In: Economics
In a closed economy Keynesian Cross framework show how a decline in investment will lead to a fall in income. Explain the role of the consumption function and the multiplier in this process.
In a closed economy Keynesian Cross framework, the investment level is independent of the National Income and the Investment line is the flat horizontal line with income on X-axis.
The investment level affects the national income through aggregate Expenditure.
Aggregate Expenditure in a closed economy Keynesian Cross framework is defined as follows:
AE = C + I + G + NX
where C = consumption
I = investment
G = government spending
NX = Net Exports
Equilibium in the Keynesian Cross Model is determined where AE = Y. A fall in the investment level leads to fall in the AE. Consequnetly, the AE curve shifts down and intersect the Y curve at a lower level. At the new level, the National Income decreases.
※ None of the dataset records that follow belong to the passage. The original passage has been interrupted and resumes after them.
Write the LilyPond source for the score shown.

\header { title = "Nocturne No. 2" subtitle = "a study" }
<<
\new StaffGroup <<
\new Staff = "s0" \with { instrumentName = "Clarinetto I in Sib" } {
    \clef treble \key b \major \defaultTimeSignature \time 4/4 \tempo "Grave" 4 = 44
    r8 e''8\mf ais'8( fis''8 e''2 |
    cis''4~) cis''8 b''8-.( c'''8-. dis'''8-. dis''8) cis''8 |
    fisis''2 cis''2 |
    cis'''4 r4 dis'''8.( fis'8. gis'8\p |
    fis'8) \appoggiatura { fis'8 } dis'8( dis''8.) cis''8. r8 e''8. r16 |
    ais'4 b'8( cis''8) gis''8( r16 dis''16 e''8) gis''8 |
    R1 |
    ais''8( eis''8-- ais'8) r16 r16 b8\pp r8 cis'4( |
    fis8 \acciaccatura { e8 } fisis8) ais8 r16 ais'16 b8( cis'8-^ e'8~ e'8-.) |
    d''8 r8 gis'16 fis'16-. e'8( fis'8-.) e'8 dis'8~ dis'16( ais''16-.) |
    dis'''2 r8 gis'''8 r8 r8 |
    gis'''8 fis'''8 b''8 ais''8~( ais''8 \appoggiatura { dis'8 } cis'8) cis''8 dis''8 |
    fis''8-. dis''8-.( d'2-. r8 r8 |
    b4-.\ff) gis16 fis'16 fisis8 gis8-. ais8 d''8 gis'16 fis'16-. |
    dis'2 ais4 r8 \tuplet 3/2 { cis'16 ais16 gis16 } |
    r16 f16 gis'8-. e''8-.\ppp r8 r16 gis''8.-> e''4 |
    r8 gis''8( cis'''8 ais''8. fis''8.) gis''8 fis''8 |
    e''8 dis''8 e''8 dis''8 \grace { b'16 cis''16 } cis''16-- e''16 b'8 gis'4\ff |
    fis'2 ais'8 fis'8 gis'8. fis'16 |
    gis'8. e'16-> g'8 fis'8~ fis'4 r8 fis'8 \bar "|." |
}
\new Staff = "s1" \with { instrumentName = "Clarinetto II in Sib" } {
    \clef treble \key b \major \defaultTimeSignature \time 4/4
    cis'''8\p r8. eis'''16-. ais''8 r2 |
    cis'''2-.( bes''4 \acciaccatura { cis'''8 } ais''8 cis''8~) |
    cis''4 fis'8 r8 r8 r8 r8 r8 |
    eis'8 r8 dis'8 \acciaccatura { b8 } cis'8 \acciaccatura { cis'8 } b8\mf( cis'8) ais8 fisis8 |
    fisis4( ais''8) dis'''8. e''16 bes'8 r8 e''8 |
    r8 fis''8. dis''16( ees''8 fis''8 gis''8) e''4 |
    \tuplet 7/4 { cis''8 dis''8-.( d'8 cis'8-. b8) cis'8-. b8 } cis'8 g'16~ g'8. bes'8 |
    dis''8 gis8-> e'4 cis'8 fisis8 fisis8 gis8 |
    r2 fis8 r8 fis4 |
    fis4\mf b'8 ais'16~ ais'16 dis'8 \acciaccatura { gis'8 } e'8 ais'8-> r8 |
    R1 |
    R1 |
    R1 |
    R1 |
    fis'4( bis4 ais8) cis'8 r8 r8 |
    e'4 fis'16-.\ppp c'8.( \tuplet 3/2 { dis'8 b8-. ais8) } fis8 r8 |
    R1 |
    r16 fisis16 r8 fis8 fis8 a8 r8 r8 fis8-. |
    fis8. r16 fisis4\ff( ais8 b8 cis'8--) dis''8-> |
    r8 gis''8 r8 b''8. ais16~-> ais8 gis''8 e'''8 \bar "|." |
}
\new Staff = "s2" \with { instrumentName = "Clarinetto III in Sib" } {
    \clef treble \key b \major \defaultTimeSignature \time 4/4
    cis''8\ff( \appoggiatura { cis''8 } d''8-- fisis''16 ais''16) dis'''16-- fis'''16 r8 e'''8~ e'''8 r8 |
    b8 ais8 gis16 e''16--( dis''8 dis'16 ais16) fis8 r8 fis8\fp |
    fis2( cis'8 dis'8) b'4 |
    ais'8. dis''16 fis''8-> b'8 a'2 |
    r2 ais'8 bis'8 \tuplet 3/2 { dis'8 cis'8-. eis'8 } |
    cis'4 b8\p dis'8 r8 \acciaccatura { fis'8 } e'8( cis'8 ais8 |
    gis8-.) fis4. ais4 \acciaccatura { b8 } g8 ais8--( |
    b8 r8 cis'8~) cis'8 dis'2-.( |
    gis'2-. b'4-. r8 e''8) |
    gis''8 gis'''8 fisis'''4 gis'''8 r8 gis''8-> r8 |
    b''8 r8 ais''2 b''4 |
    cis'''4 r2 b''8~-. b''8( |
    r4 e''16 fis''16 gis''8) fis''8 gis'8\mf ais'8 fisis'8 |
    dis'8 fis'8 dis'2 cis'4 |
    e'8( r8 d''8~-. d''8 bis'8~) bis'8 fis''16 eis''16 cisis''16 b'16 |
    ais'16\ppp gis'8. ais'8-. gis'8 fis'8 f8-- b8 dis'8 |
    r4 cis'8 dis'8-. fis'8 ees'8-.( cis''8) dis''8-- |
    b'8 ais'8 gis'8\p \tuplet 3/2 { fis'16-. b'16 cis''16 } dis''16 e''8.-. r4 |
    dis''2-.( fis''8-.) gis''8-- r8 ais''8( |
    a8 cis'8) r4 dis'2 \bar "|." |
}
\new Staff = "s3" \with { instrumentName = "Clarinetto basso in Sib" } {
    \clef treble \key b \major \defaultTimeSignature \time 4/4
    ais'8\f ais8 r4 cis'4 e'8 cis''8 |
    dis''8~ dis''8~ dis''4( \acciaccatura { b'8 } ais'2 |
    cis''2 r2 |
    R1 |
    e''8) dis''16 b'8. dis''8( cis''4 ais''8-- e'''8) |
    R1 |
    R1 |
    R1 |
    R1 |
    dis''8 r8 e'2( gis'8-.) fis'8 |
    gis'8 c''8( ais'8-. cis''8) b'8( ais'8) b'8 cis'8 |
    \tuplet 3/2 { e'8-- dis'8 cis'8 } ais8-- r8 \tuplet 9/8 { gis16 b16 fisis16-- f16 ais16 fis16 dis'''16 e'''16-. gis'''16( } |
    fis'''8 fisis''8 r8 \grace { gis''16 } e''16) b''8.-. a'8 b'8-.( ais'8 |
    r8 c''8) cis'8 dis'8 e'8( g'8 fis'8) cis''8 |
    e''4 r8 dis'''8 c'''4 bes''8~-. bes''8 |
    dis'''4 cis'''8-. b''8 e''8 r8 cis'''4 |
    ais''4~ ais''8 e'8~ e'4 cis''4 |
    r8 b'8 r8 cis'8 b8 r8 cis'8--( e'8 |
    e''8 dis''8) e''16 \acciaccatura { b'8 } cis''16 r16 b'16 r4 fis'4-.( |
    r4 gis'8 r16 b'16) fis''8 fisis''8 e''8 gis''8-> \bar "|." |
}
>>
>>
Hence, Lower investment level leads to lower income.
Consumption Function is defined as follows:
C = a + MPC*Yd
where Yd = disposable income
and Multiplier = 1 / (1-MPC)
Consumption function is used to observe the MPC and the multiplier value.
Mutliplier tells us by how much the income is changed due to change in the investment level by 1 unit. So, any change in the investment level is the multiple of some value for a change in the income.
Multiplier helps in reaching to an equilibrium income level with a slight increase in investment level. It will tell by how much the income will reduce due to fall in investment.